Some myths: ‘only a hysterectomy cures endometriosis’, ‘endometriosis makes you 100% infertile’, ‘having a baby cures endometriosis’, ‘endo is an STI’, ‘you get endo from using tampons…’
We don’t know why we get endo and there is, as yet, no cure, but I can guarantee, these are all untrue. “
Why do you think we are facing so many issues in women’s health?
“Our culture is still positioned against curiosity when it comes to women’s health. We tend to wait until it’s ‘really really bad’ before we ask for help to save being presumed to be a difficult woman or a hypochondriac. The number of times I’ve sat in a doctor’s office, listed my symptoms and been told ‘nothing is wrong’, ‘this is just something every woman goes through’ would be enough to put anyone off. That dismissive attitude is a massive problem and it’s not a ‘women’s issue’, it’s a societal issue. “
What are your thoughts on getting menstrual wellbeing onto the curriculum, an initiative backed and petitioned by Endo UK?
“I was delighted when I heard about Endo UK’s campaign to get menstrual wellbeing into the curriculum. Young people need to know about gynae conditions like endo so that they can learn to question symptoms they may have without feeling like they are being ‘difficult’ or that they are weak and should ‘just get on with it’ and suffer for years without medical care. I wish I’d known about my endo earlier. 22 is still young, but by the time they got to me things were already really bad. I could have benefited from finding out a good few years earlier in the long term. “
How do you keep yourself motivated on days where you are struggling?
“I remember the person I was before surgery: sick, incapable of leaving the house, depressed, unable to function and feel proud of my own resilience and strength for getting through it. I look online and see all the inspirational women in this community and think, wow, look at what these wonderful human beings are achieving in spite of their pain.
On days when I’m sore, I am kind to myself: I eat well, I have long hot baths with Epsom salts, I watch the telly and I take the day off and don’t punish myself for it. Self-care is so important for everyone, even more so when you’re chronic. I don’t make excuses anymore – I just say, okay – take today, win tomorrow.”
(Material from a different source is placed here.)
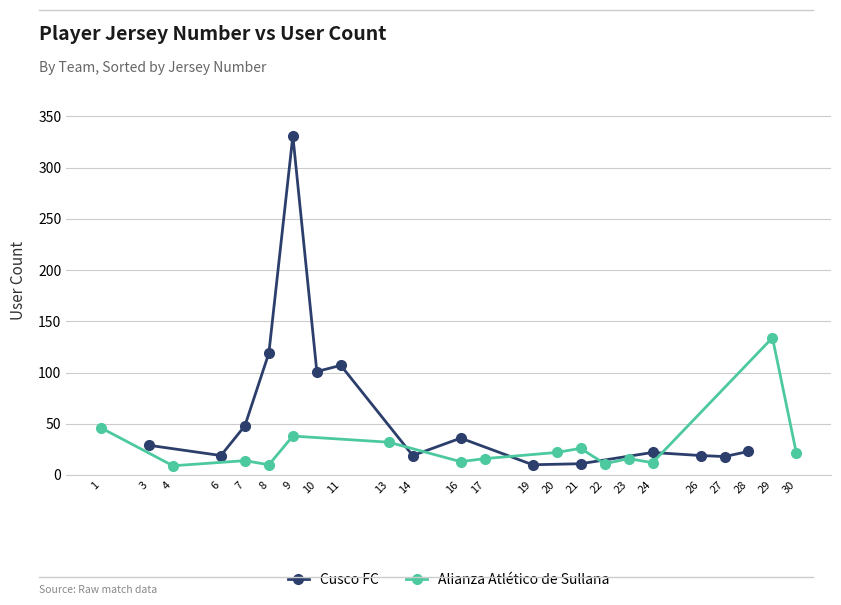

What is the greatest value displayed?

331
Why is Instagram so important for driving awareness and creating supportive communities?
“Instagram is brilliant because there are no barriers. There’s a level of anonymity online that makes people more open about their experiences and the importance of that cannot be emphasised enough. Instagram gives people the platform to share and comment and learn from other endo warriors all over the world and receive support wherever they are. It saved me, and I hope it can do the same for others going through diagnosis. “
What advice would you have for other Endo warriors?
“Push: Be an advocate for your own health.
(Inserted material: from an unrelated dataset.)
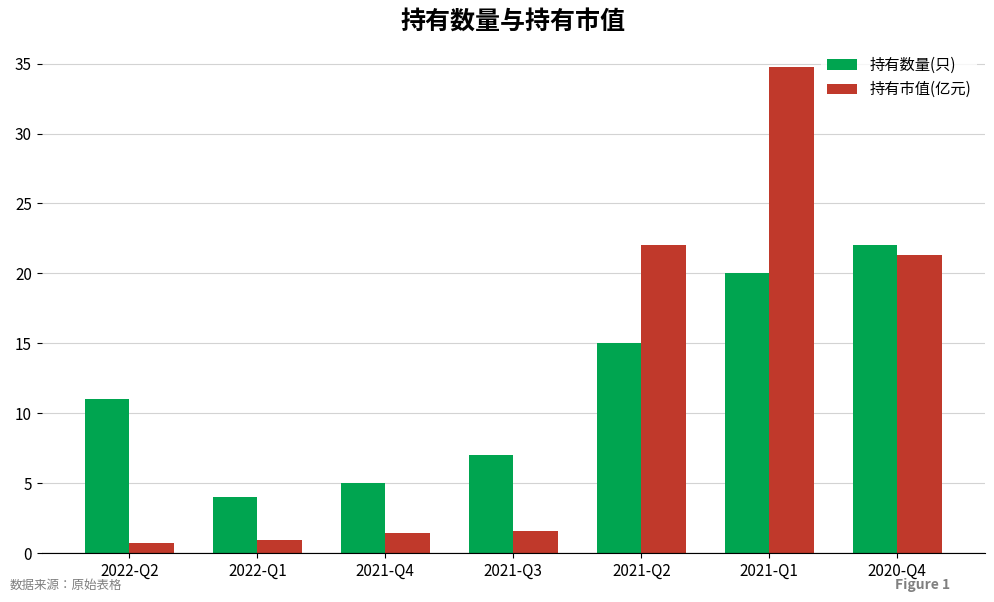

What is the difference between the highest and lowest values at 2021-Q3?

5.4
Fight: To be seen by the right professional because this is your body, and nobody knows it like you.
Ask questions: Think long-term: pain management, fertility, research.
Stay switched on to this community and allow them to help you. Some of these women have more advice, wisdom and experience than 25 doctors – trust me, you’ll need their support when things feel impossible. It will help a lot.
Remember how strong you are: You are capable, and it will be okay.”
What change would you love to see in the future?
“Well, I’d love to see a cure in my lifetime, although, I know we’re not there yet. Other than that, I’d like to see a change in mindsets. I’d like young girls going through what I went through to feel that they are part of a society where a woman can ask questions about her own body. Where endometriosis is something we’ve all heard of and we all know to look out for. Where support and medical attention is accessible, and doctors are responsive to our pain.”